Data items
*** Block opens ***

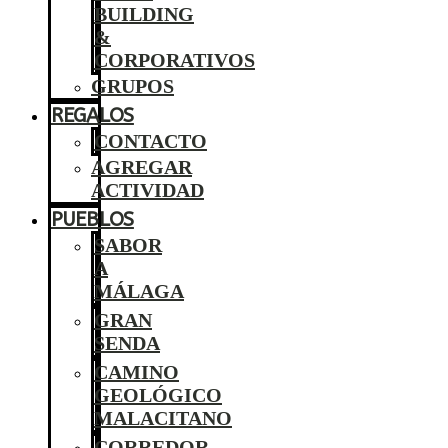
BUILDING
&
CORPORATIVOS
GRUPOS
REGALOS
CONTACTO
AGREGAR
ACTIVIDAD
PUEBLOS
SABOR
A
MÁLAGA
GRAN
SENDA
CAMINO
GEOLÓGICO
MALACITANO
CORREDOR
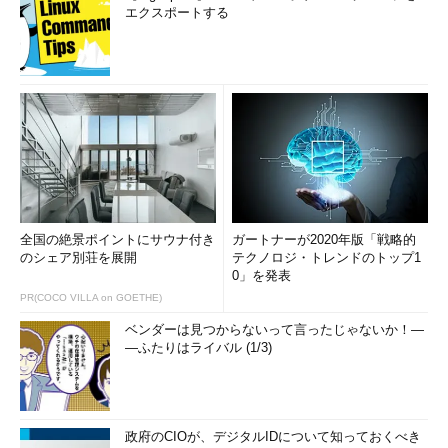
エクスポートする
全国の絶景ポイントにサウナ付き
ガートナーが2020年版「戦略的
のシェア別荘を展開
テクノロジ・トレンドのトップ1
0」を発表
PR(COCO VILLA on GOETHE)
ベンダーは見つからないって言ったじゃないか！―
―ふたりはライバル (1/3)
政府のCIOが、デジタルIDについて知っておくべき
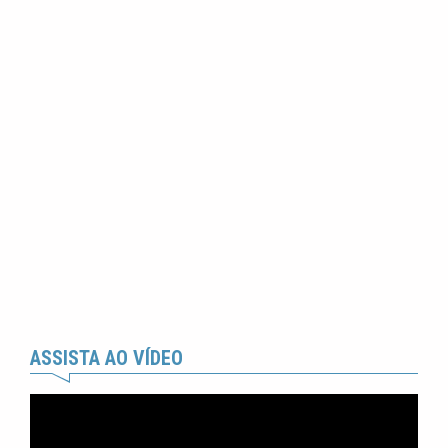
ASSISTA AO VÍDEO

*** Block closes ***
*** Block opens ***

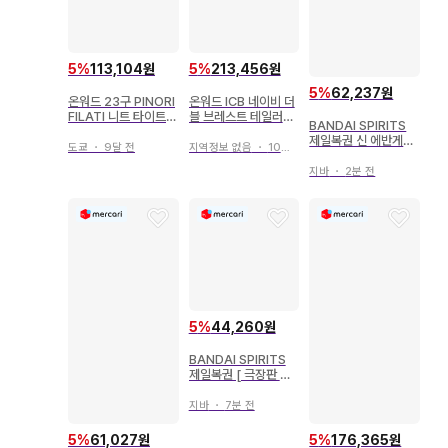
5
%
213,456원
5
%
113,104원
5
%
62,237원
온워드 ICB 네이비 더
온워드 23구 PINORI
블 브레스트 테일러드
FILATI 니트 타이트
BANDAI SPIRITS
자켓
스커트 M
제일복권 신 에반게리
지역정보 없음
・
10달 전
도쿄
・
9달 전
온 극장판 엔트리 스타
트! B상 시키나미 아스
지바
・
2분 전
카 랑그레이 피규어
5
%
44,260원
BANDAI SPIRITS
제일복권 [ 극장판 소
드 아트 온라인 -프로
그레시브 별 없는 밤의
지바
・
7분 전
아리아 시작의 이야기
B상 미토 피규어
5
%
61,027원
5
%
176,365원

*** Block closes ***
*** Block opens ***

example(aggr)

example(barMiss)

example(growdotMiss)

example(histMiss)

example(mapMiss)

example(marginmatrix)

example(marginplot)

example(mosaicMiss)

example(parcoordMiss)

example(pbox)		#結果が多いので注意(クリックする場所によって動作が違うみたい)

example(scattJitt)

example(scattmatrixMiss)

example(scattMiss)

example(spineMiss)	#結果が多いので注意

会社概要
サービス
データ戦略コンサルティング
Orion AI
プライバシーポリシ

*** Block closes ***

DIRECTIONS FOR THIS TASK: All pictures are to be skipped. Output, word for word, the lines in the data above starting at the line containing "全国の絶景ポイントにサウナ付き" and ending at the line containing "ASSISTA AO VÍDEO".

REPLY TO THE TASK:
全国の絶景ポイントにサウナ付き
ガートナーが2020年版「戦略的
のシェア別荘を展開
テクノロジ・トレンドのトップ1
0」を発表
PR(COCO VILLA on GOETHE)
ベンダーは見つからないって言ったじゃないか！―
―ふたりはライバル (1/3)
政府のCIOが、デジタルIDについて知っておくべき
ASSISTA AO VÍDEO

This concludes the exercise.